## Problem details:
The records below must be reproduced in full and without error.

(Dataset items)
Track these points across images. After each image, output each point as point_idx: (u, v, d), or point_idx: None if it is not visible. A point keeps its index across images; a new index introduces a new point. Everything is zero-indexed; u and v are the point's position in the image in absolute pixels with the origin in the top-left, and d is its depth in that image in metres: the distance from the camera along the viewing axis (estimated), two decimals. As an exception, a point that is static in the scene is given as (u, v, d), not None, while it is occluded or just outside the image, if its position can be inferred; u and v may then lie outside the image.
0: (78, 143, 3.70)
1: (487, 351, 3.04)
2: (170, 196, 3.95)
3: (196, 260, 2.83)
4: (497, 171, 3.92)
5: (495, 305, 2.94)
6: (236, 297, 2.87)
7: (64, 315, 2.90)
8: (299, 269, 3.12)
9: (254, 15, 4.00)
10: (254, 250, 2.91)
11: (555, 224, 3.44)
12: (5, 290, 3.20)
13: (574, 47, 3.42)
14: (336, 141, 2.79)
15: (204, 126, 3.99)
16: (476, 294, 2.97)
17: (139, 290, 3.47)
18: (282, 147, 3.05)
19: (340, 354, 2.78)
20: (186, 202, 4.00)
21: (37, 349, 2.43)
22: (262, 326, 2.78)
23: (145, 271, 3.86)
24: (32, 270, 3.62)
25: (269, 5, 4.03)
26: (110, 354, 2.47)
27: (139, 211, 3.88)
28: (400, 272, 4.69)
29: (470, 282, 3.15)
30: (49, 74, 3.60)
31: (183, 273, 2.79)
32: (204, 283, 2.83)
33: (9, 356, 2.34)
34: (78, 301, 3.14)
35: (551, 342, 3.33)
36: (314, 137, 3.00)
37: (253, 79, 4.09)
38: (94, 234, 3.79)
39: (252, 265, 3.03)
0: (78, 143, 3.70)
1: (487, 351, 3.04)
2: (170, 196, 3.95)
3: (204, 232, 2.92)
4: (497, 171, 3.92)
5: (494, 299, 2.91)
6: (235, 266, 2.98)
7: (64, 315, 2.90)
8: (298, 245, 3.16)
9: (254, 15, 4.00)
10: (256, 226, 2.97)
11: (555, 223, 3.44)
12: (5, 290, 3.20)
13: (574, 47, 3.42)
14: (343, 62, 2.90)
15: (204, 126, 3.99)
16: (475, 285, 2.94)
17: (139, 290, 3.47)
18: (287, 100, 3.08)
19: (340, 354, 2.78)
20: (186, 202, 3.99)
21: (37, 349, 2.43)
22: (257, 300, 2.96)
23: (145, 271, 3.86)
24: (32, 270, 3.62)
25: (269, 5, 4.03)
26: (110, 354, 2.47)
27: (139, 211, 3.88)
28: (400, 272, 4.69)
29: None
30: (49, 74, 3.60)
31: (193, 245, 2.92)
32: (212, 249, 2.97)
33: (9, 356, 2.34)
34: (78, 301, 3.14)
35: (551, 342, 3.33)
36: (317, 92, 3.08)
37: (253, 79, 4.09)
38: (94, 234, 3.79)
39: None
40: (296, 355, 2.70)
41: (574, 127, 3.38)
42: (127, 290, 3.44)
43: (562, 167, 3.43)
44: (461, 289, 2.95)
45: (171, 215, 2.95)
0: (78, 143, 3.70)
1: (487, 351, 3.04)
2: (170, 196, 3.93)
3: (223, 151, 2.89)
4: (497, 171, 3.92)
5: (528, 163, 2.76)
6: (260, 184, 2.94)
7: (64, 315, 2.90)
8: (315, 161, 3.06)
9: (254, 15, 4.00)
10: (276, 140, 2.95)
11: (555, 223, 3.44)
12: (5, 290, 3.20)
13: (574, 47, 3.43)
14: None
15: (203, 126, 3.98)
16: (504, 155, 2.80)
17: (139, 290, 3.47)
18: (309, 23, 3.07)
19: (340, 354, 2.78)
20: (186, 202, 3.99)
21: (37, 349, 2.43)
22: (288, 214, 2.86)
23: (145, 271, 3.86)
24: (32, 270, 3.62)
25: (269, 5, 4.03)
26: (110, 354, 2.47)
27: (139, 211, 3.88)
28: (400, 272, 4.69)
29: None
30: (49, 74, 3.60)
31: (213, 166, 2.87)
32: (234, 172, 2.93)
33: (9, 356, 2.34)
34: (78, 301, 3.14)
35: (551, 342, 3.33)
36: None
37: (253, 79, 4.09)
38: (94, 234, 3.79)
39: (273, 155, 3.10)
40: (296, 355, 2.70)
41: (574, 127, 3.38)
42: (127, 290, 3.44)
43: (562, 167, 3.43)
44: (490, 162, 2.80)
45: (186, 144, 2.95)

## Response to the task:
Track these points across images. After each image, output each point as point_idx: (u, v, d), or point_idx: None if it is not visible. A point keeps its index across images; a new index introduces a new point. Everything is zero-indexed; u and v are the point's position in the image in absolute pixels with the origin in the top-left, and d is its depth in that image in metres: the distance from the camera along the viewing axis (estimated), two decimals. As an exception, a point that is static in the scene is given as (u, v, d), not None, while it is occluded or just outside the image, if its position can be inferred; u and v may then lie outside the image.
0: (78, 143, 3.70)
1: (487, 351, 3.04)
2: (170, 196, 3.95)
3: (196, 260, 2.83)
4: (497, 171, 3.92)
5: (495, 305, 2.94)
6: (236, 297, 2.87)
7: (64, 315, 2.90)
8: (299, 269, 3.12)
9: (254, 15, 4.00)
10: (254, 250, 2.91)
11: (555, 224, 3.44)
12: (5, 290, 3.20)
13: (574, 47, 3.42)
14: (336, 141, 2.79)
15: (204, 126, 3.99)
16: (476, 294, 2.97)
17: (139, 290, 3.47)
18: (282, 147, 3.05)
19: (340, 354, 2.78)
20: (186, 202, 4.00)
21: (37, 349, 2.43)
22: (262, 326, 2.78)
23: (145, 271, 3.86)
24: (32, 270, 3.62)
25: (269, 5, 4.03)
26: (110, 354, 2.47)
27: (139, 211, 3.88)
28: (400, 272, 4.69)
29: (470, 282, 3.15)
30: (49, 74, 3.60)
31: (183, 273, 2.79)
32: (204, 283, 2.83)
33: (9, 356, 2.34)
34: (78, 301, 3.14)
35: (551, 342, 3.33)
36: (314, 137, 3.00)
37: (253, 79, 4.09)
38: (94, 234, 3.79)
39: (252, 265, 3.03)
0: (78, 143, 3.70)
1: (487, 351, 3.04)
2: (170, 196, 3.95)
3: (204, 232, 2.92)
4: (497, 171, 3.92)
5: (494, 299, 2.91)
6: (235, 266, 2.98)
7: (64, 315, 2.90)
8: (298, 245, 3.16)
9: (254, 15, 4.00)
10: (256, 226, 2.97)
11: (555, 223, 3.44)
12: (5, 290, 3.20)
13: (574, 47, 3.42)
14: (343, 62, 2.90)
15: (204, 126, 3.99)
16: (475, 285, 2.94)
17: (139, 290, 3.47)
18: (287, 100, 3.08)
19: (340, 354, 2.78)
20: (186, 202, 3.99)
21: (37, 349, 2.43)
22: (257, 300, 2.96)
23: (145, 271, 3.86)
24: (32, 270, 3.62)
25: (269, 5, 4.03)
26: (110, 354, 2.47)
27: (139, 211, 3.88)
28: (400, 272, 4.69)
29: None
30: (49, 74, 3.60)
31: (193, 245, 2.92)
32: (212, 249, 2.97)
33: (9, 356, 2.34)
34: (78, 301, 3.14)
35: (551, 342, 3.33)
36: (317, 92, 3.08)
37: (253, 79, 4.09)
38: (94, 234, 3.79)
39: None
40: (296, 355, 2.70)
41: (574, 127, 3.38)
42: (127, 290, 3.44)
43: (562, 167, 3.43)
44: (461, 289, 2.95)
45: (171, 215, 2.95)
0: (78, 143, 3.70)
1: (487, 351, 3.04)
2: (170, 196, 3.93)
3: (223, 151, 2.89)
4: (497, 171, 3.92)
5: (528, 163, 2.76)
6: (260, 184, 2.94)
7: (64, 315, 2.90)
8: (315, 161, 3.06)
9: (254, 15, 4.00)
10: (276, 140, 2.95)
11: (555, 223, 3.44)
12: (5, 290, 3.20)
13: (574, 47, 3.43)
14: None
15: (203, 126, 3.98)
16: (504, 155, 2.80)
17: (139, 290, 3.47)
18: (309, 23, 3.07)
19: (340, 354, 2.78)
20: (186, 202, 3.99)
21: (37, 349, 2.43)
22: (288, 214, 2.86)
23: (145, 271, 3.86)
24: (32, 270, 3.62)
25: (269, 5, 4.03)
26: (110, 354, 2.47)
27: (139, 211, 3.88)
28: (400, 272, 4.69)
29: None
30: (49, 74, 3.60)
31: (213, 166, 2.87)
32: (234, 172, 2.93)
33: (9, 356, 2.34)
34: (78, 301, 3.14)
35: (551, 342, 3.33)
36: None
37: (253, 79, 4.09)
38: (94, 234, 3.79)
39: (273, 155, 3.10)
40: (296, 355, 2.70)
41: (574, 127, 3.38)
42: (127, 290, 3.44)
43: (562, 167, 3.43)
44: (490, 162, 2.80)
45: (186, 144, 2.95)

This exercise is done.